If you bet "yes", meaning it would all work, YOU LOSE. If you bet "no", meaning another thousand monkeys would be thrown into the mix, YOU WIN. Here I sit, foot all swollen up, unabl to to get out of this fix. The cybercafe was unable to find much less open the document I sent, saying that no document or attachment had arrived. My "sent" file indicates the contrary. More monkeys at work.
But it is a new day and we are trying yet again. I have contacted othber folks here who have computers and printers. The first person I contacted is very knowledgeable about computers but, alas does not have her printer connected as she is expecting a new computer any day (more monkeys!), The second person I contacted has a computer connected to her printer but does not have Acrobat loaded up. The third person I contacted does not have her computer OR a printer hooked up. The fourth person -- by this time I am back with the cybercafe -- tells me he does have Acrobat on one of the café's computers and that I should call back after 4 PM when Justino is there. I have re-sent the document to him and we'll see what that gets me. Otherwise we wait until next week when he gets a new ink cartridge in the FAX machine.
NEWS FLASH! My friend Carolyn (the second person) downloaded Acrobat and printed out the forms. So tomorrow we are off to Colima very early to send the papers to the US. We will reward ourselves for getting through this mess with a lovely lunch at our favorite restaurant, Kronos, where they serve great crepes. I hope we never hear about any of this again.

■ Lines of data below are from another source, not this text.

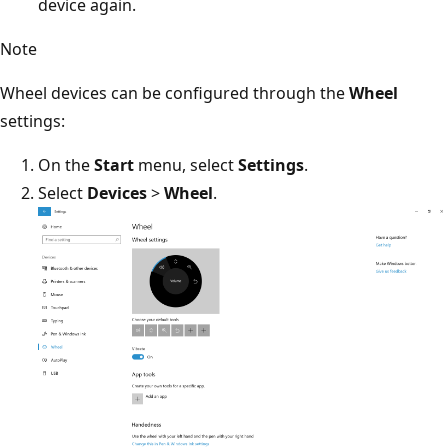
device again.
Note
Wheel devices can be configured through the
Wheel
settings:
On the
Start
menu, select
Settings
.
Select
Devices
>
Wheel
.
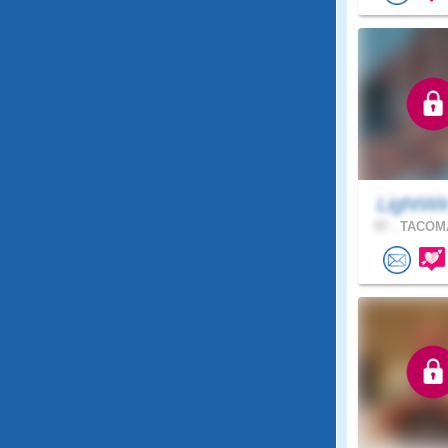
LightWi
57 .
TACOMA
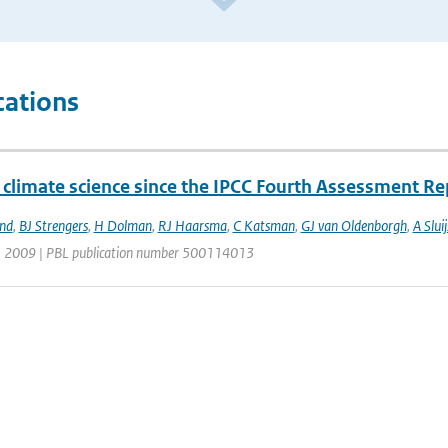
cations
 climate science since the IPCC Fourth Assessment Re
and
,
BJ Strengers
,
H Dolman
,
RJ Haarsma
,
C Katsman
,
GJ van Oldenborgh
,
A Sluij
| 2009 | PBL publication number 500114013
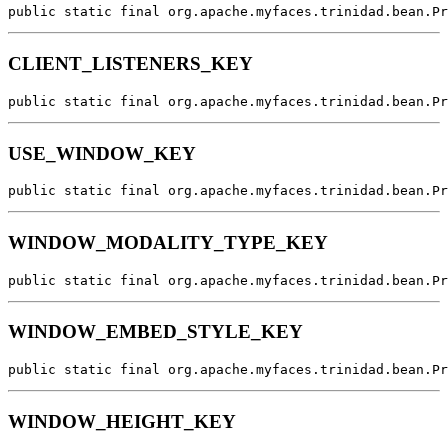
public static final org.apache.myfaces.trinidad.bean.Pr
CLIENT_LISTENERS_KEY
public static final org.apache.myfaces.trinidad.bean.Pr
USE_WINDOW_KEY
public static final org.apache.myfaces.trinidad.bean.Pr
WINDOW_MODALITY_TYPE_KEY
public static final org.apache.myfaces.trinidad.bean.Pr
WINDOW_EMBED_STYLE_KEY
public static final org.apache.myfaces.trinidad.bean.Pr
WINDOW_HEIGHT_KEY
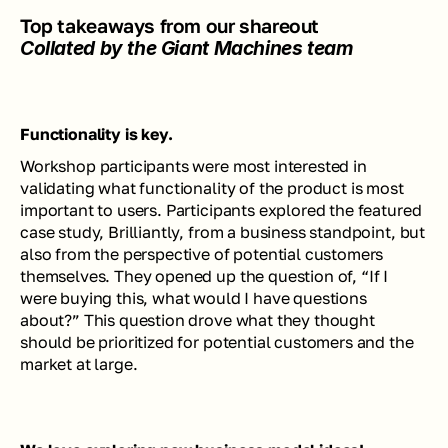
Top takeaways from our shareout
Collated by the Giant Machines team
Functionality is key.
Workshop participants were most interested in 
validating what functionality of the product is most 
important to users. Participants explored the featured 
case study, Brilliantly, from a business standpoint, but 
also from the perspective of potential customers 
themselves. They opened up the question of, “If I 
were buying this, what would I have questions 
about?” This question drove what they thought 
should be prioritized for potential customers and the 
market at large.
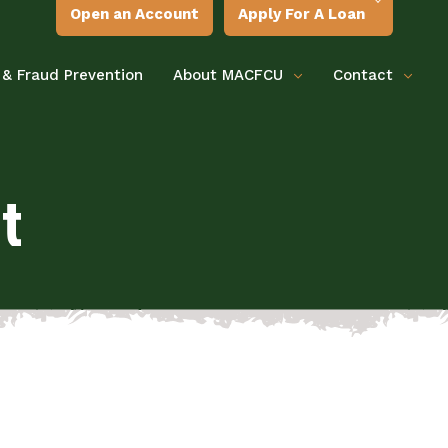
Open an Account
Apply For A Loan
 & Fraud Prevention
About MACFCU
Contact
t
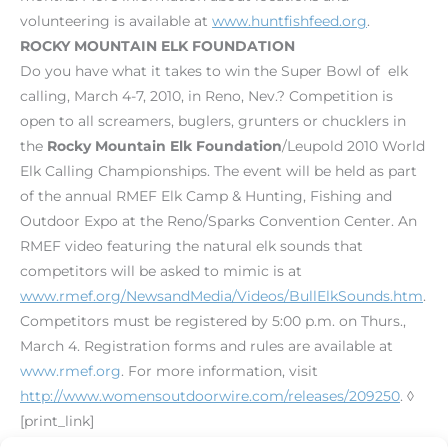
volunteering is available at
www.huntfishfeed.org
.
ROCKY MOUNTAIN ELK FOUNDATION
Do you have what it takes to win the Super Bowl of elk
calling, March 4-7, 2010, in Reno, Nev.? Competition is
open to all screamers, buglers, grunters or chucklers in
the
Rocky Mountain Elk Foundation
/Leupold 2010 World
Elk Calling Championships. The event will be held as part
of the annual RMEF Elk Camp & Hunting, Fishing and
Outdoor Expo at the Reno/Sparks Convention Center. An
RMEF video featuring the natural elk sounds that
competitors will be asked to mimic is at
www.rmef.org/NewsandMedia/Videos/BullElkSounds.htm
.
Competitors must be registered by 5:00 p.m. on Thurs.,
March 4. Registration forms and rules are available at
www.rmef.org
. For more information, visit
http://www.womensoutdoorwire.com/releases/209250
. ◊
[print_link]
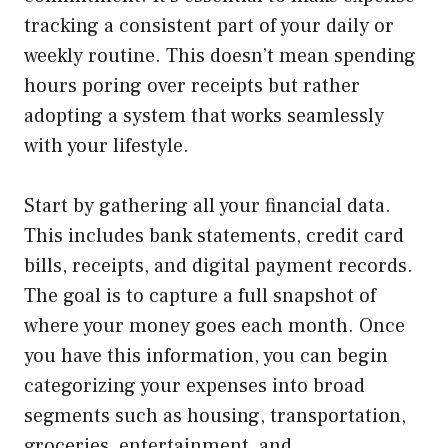
tracking a consistent part of your daily or
weekly routine. This doesn’t mean spending
hours poring over receipts but rather
adopting a system that works seamlessly
with your lifestyle.
Start by gathering all your financial data.
This includes bank statements, credit card
bills, receipts, and digital payment records.
The goal is to capture a full snapshot of
where your money goes each month. Once
you have this information, you can begin
categorizing your expenses into broad
segments such as housing, transportation,
groceries, entertainment, and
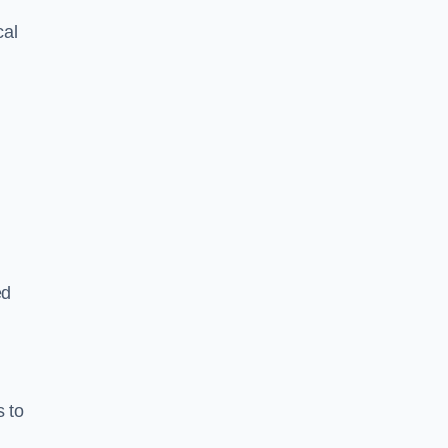
cal
ed
s to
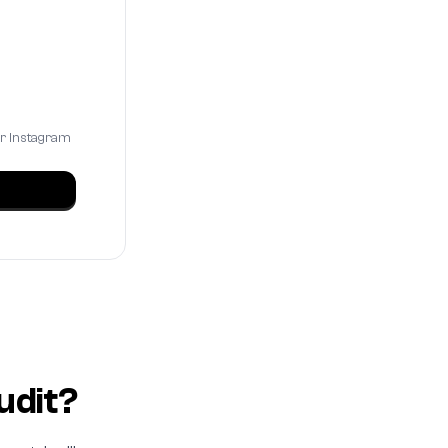
ur Instagram
udit?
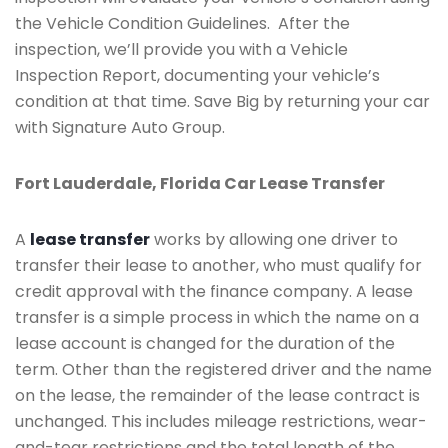
the Vehicle Condition Guidelines. After the
inspection, we’ll provide you with a Vehicle
Inspection Report, documenting your vehicle’s
condition at that time. Save Big by returning your car
with Signature Auto Group.
Fort Lauderdale, Florida Car Lease Transfer
A
lease transfer
works by allowing one driver to
transfer their lease to another, who must qualify for
credit approval with the finance company. A lease
transfer is a simple process in which the name on a
lease account is changed for the duration of the
term. Other than the registered driver and the name
on the lease, the remainder of the lease contract is
unchanged. This includes mileage restrictions, wear-
and-tear restrictions and the total length of the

To while away the time while the monkeys dance, I decided to watch a movie on my laptop. It appears that my Apple DVD Player has disappeared. I am thus reduced to reading Oliver Goldsmith's The Vicar of Wakefield. I read this book in about the 8th or 9th grade and loved it. I am finding it as charming, funny, silly and as full of "rules for good living" as it was then. Perhaps even more so, given some life experience. This is the second book on our reading group list. The first is "The Bridge at San Luis Rey" which I also read years ago and have found as wonderful and instructive as I did at its first reading.
And this is the end of only the second week. Twenty-one more weeks to go.